Work instruction |
Please update the items below by replacing every "parked car" with "stationary car" and leaving everything else unchanged. Omit the pictures from your answer.

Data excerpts
BEGIN

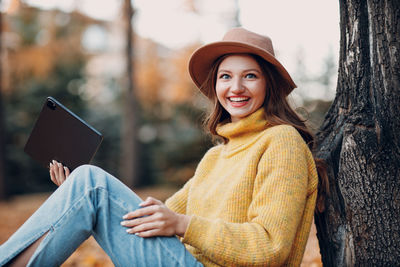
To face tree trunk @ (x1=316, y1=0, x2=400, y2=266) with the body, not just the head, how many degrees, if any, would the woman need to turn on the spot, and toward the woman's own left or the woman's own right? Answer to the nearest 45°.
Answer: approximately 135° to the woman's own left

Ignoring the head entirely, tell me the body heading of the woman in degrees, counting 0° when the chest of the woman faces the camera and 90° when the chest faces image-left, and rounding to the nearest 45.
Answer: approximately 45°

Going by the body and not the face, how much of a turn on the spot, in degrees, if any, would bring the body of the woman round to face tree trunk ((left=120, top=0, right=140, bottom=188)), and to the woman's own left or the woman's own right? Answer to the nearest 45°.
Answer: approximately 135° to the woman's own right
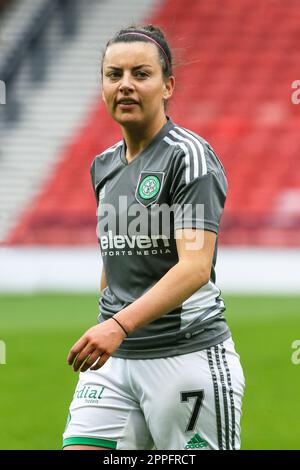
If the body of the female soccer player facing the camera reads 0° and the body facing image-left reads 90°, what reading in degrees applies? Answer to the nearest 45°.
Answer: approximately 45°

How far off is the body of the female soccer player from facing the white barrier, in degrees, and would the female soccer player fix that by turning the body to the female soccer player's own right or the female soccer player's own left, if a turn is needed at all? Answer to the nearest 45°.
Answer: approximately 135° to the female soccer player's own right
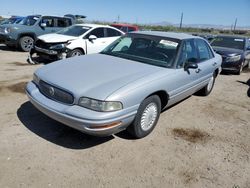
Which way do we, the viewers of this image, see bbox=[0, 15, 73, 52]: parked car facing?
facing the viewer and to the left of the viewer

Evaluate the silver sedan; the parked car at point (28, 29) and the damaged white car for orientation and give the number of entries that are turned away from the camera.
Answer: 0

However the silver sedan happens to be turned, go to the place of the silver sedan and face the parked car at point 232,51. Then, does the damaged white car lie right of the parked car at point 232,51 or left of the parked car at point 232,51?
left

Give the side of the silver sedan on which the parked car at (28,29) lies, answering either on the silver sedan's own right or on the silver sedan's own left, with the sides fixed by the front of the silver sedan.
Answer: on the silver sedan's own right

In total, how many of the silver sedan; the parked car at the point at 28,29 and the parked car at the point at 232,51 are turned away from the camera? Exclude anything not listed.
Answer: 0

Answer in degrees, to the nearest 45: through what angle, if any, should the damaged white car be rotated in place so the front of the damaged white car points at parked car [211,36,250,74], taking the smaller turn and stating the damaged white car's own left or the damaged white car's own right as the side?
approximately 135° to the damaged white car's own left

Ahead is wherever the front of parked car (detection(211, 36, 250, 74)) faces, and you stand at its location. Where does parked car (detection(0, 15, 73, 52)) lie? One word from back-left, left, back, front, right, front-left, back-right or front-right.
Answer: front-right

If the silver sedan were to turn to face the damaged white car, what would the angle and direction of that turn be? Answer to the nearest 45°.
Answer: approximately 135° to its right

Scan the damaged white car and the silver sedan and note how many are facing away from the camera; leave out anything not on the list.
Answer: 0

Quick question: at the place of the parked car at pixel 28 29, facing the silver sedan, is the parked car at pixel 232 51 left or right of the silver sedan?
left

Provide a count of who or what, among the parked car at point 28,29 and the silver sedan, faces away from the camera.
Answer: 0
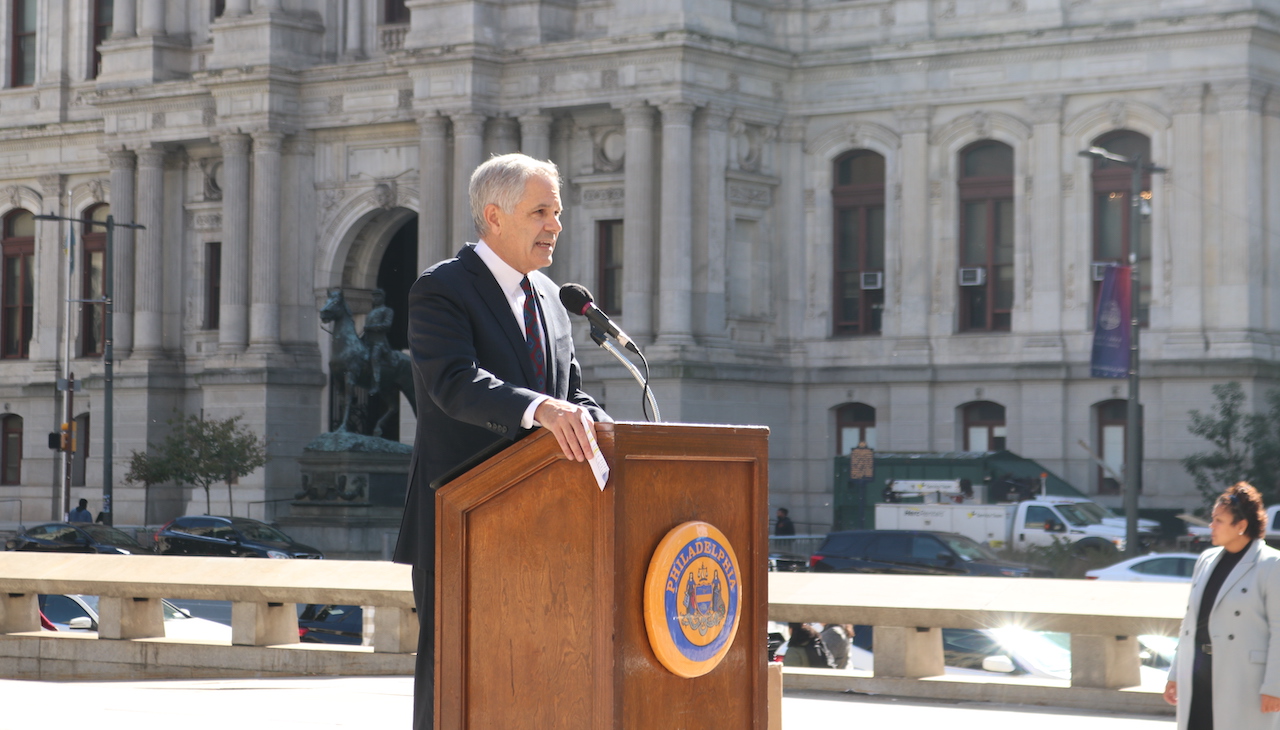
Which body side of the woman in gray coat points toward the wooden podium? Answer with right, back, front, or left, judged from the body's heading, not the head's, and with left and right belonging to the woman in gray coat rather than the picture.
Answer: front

END

Written response |
To face tree trunk @ (x1=316, y1=0, x2=400, y2=266) with the body, not just the head, how many degrees, if any, would the woman need to turn on the spot, and toward the woman's own left or the woman's own right? Answer to the nearest 45°.
Answer: approximately 135° to the woman's own left

Ignoring the head entirely, tell me the body heading of the woman in degrees, counting 0° when the chest of the woman faces the camera and 90° when the chest faces image-left, and rounding to the nearest 45.
Answer: approximately 45°

Going by the body and not the face, how much of a turn on the spot, in degrees, if any, would bring the body of the woman round to face tree trunk ((left=120, top=0, right=140, bottom=188)), and to the woman's own left or the woman's own right? Answer to the nearest 45°.
Answer: approximately 135° to the woman's own right
If the body of the female soccer player facing the camera reads 0° and the body facing image-left reads 90°, what reading in degrees applies? Answer to the nearest 45°.
Answer: approximately 45°

How far off is the body of the female soccer player from facing the white barrier, in degrees, and would the female soccer player fix that by turning the body to the female soccer player's own right or the female soccer player's own left, if a turn is needed at all? Answer to the nearest 45°.
Answer: approximately 135° to the female soccer player's own right
Which way do we, the viewers of this image, see bbox=[0, 15, 73, 52]: stationary car facing?
facing the viewer and to the left of the viewer

Evaluate the silver sedan; the stationary car at point (28, 29) and the damaged white car for orientation and give the number of entries that are turned away from the camera.
Answer: 0

However the silver sedan happens to be turned, go to the place of the silver sedan and face the stationary car at point 232,51. Then, does the damaged white car lie right of the stationary car at point 232,51 or left of the stationary car at point 232,51?
left

Give the side of the silver sedan on which the stationary car at (28,29) lies, answering either on the silver sedan's own right or on the silver sedan's own left, with the sides fixed by the front of the silver sedan.
Answer: on the silver sedan's own right

In total, how many of the silver sedan; the stationary car at the point at 28,29 and the stationary car at the point at 232,51 are turned away from the camera? Exclude anything not listed.
Answer: 0

Answer in degrees, to the nearest 45: through what angle, if any, should the damaged white car be rotated in place so the front of the damaged white car points at stationary car [211,36,250,74], taking the smaller turn and stating the damaged white car's own left or the damaged white car's own right as the side?
approximately 135° to the damaged white car's own left

Ahead is wherever the front of stationary car (detection(211, 36, 250, 74)) faces, and you stand at its location. Where does stationary car (detection(0, 15, 73, 52)) lie? One word from back-left, left, back, front, right, front-left, back-right or front-right.
Answer: front-right

If the silver sedan were to turn to face the damaged white car, what would the angle and direction of that turn be? Answer to the nearest 45°.
Answer: approximately 135° to its right

Scan the damaged white car and the silver sedan and note how many are facing away from the camera; leave out anything not on the list.
Answer: 0

Quick question: at the place of the stationary car at pixel 28 29, facing the silver sedan, is the stationary car at pixel 232 51 left or right of the silver sedan?
left

Provide a count of who or what, among the stationary car at point 28,29 and the silver sedan, faces away from the camera.
Answer: 0
Which body side of the woman in gray coat points toward the wooden podium? Answer with right, back, front, or left, judged from the body's heading, not the head's, and with left and right belonging to the woman in gray coat rather than the picture.
Answer: front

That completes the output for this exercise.